■ YOUR OBJECTIVE ■
Copy out the lines of the listing word for word, starting at the line containing "เพื่อเชื่อมโยง" and ending after the line containing "ซื้อสินค้าที่ส".

[[ LISTED ENTRIES, beginning ]]

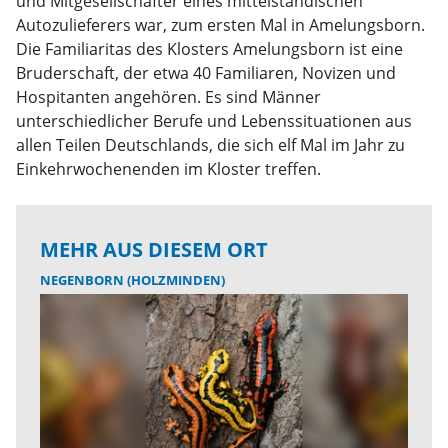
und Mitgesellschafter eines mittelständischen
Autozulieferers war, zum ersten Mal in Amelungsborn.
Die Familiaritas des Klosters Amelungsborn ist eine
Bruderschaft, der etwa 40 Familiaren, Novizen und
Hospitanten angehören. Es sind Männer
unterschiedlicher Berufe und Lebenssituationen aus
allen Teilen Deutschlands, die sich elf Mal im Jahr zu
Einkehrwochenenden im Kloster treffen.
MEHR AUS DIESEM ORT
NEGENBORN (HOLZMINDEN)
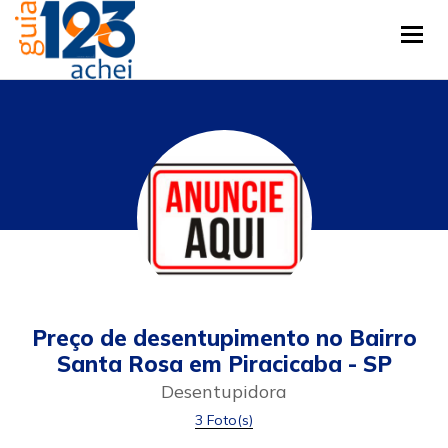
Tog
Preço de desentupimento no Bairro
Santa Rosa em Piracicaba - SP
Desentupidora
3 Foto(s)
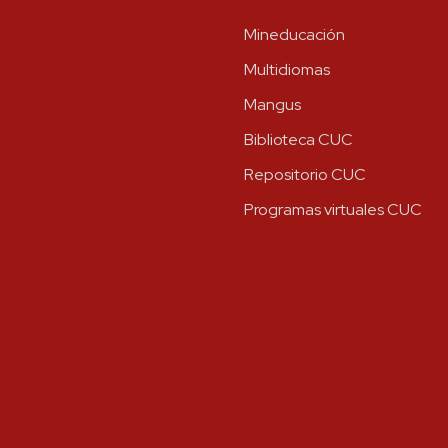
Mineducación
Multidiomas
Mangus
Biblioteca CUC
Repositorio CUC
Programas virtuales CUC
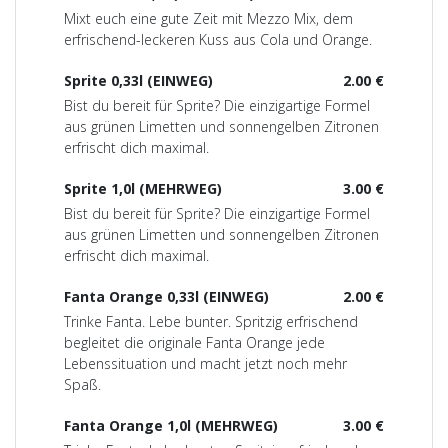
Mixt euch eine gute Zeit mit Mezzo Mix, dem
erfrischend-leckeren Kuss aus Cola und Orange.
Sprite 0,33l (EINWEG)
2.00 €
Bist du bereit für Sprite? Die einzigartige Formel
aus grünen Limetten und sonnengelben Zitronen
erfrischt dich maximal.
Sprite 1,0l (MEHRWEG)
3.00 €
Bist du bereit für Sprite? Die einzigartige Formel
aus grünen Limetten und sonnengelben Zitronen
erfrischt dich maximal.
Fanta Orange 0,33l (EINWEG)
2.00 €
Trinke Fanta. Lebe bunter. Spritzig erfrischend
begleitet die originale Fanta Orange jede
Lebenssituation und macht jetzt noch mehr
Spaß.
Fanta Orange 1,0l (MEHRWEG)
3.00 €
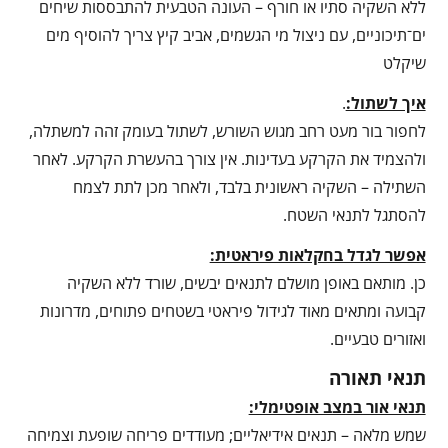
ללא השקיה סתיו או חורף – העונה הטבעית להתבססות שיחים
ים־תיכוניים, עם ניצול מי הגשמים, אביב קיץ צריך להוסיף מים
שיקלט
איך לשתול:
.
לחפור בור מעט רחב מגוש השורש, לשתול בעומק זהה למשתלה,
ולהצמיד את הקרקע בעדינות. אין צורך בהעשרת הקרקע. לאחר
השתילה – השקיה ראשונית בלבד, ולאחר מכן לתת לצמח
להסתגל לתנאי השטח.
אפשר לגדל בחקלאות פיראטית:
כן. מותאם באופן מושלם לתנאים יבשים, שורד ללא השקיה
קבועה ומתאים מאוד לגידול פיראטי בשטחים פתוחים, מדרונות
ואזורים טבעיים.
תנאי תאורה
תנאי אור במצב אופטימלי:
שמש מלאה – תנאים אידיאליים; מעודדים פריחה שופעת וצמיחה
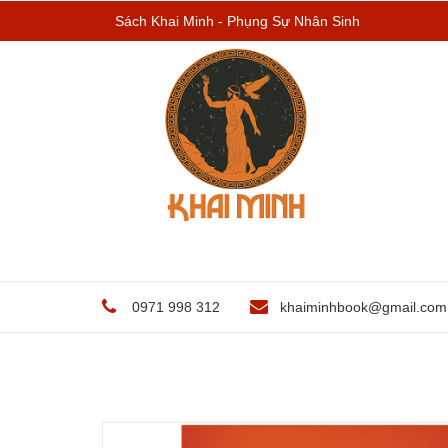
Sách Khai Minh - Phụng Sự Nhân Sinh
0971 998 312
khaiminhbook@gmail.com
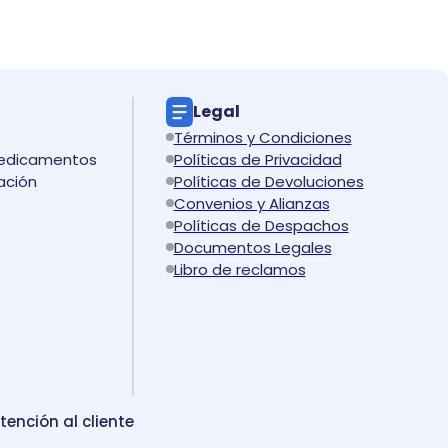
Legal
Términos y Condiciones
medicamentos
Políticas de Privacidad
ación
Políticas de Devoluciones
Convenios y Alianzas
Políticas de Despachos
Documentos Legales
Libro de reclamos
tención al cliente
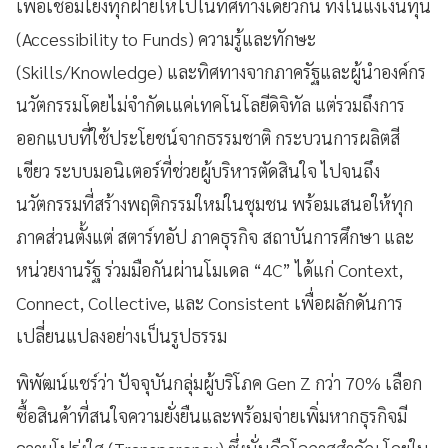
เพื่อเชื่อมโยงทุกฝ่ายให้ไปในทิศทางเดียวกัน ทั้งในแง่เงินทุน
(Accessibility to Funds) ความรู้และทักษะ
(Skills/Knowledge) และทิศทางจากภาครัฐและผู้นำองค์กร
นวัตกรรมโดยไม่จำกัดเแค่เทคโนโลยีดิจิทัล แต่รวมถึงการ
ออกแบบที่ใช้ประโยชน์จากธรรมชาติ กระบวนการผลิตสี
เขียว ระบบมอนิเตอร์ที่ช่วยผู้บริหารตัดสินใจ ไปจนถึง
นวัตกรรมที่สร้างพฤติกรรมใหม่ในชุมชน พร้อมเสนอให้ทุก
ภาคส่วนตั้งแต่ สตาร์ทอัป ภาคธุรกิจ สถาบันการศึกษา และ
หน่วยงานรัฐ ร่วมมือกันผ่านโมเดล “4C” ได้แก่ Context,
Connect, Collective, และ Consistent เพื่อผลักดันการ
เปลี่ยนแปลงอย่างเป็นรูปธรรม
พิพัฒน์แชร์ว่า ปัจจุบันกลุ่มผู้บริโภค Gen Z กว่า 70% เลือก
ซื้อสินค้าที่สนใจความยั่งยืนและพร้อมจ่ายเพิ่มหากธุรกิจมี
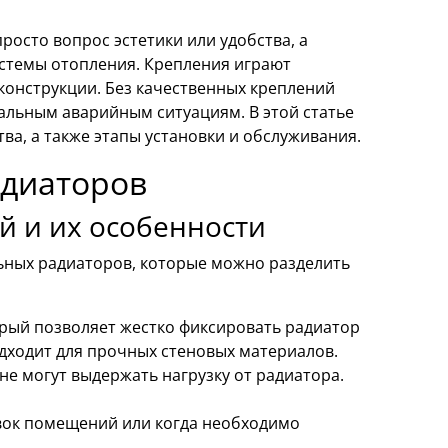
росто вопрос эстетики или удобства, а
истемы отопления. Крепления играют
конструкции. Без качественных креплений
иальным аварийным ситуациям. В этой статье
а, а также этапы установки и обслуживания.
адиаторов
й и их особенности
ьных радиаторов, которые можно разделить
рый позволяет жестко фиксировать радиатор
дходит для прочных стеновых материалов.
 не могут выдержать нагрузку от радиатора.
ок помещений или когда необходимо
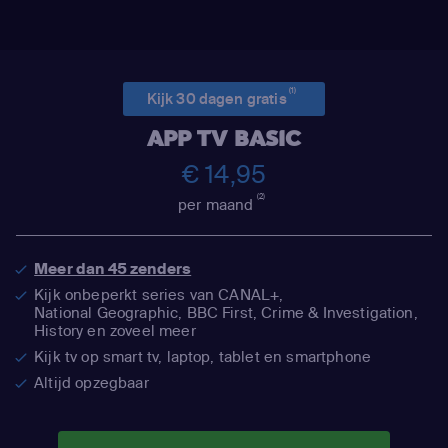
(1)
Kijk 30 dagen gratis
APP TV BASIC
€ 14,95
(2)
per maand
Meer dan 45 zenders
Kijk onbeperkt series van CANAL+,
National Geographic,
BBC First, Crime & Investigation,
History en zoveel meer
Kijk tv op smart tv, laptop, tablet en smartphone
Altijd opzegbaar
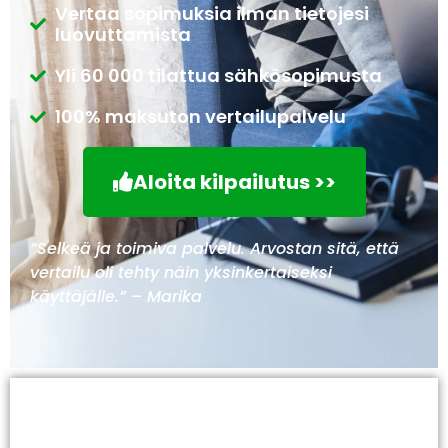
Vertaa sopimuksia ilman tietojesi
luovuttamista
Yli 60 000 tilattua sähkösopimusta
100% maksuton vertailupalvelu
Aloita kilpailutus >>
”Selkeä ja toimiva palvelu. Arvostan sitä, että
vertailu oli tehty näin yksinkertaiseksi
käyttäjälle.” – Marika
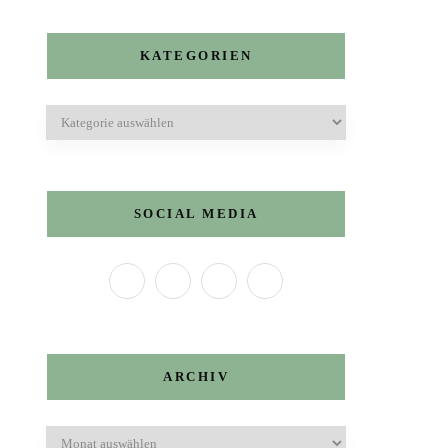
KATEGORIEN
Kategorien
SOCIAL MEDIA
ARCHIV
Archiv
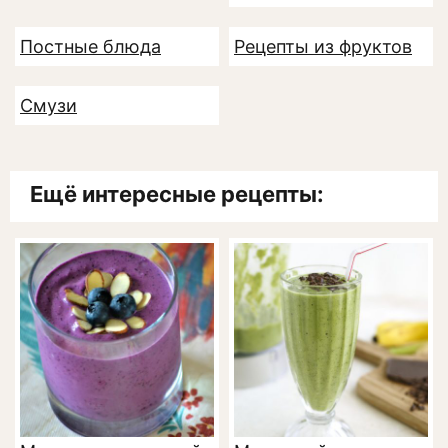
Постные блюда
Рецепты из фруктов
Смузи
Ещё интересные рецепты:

[[ LISTED ENTRIES, end ]]

■ EXERCISE OUTPUT ■
เพื่อเชื่อมโยงทุกฝ่ายให้ไปในทิศทางเดียวกัน ทั้งในแง่เงินทุน
(Accessibility to Funds) ความรู้และทักษะ
(Skills/Knowledge) และทิศทางจากภาครัฐและผู้นำองค์กร
นวัตกรรมโดยไม่จำกัดเแค่เทคโนโลยีดิจิทัล แต่รวมถึงการ
ออกแบบที่ใช้ประโยชน์จากธรรมชาติ กระบวนการผลิตสี
เขียว ระบบมอนิเตอร์ที่ช่วยผู้บริหารตัดสินใจ ไปจนถึง
นวัตกรรมที่สร้างพฤติกรรมใหม่ในชุมชน พร้อมเสนอให้ทุก
ภาคส่วนตั้งแต่ สตาร์ทอัป ภาคธุรกิจ สถาบันการศึกษา และ
หน่วยงานรัฐ ร่วมมือกันผ่านโมเดล “4C” ได้แก่ Context,
Connect, Collective, และ Consistent เพื่อผลักดันการ
เปลี่ยนแปลงอย่างเป็นรูปธรรม
พิพัฒน์แชร์ว่า ปัจจุบันกลุ่มผู้บริโภค Gen Z กว่า 70% เลือก
ซื้อสินค้าที่สนใจความยั่งยืนและพร้อมจ่ายเพิ่มหากธุรกิจมี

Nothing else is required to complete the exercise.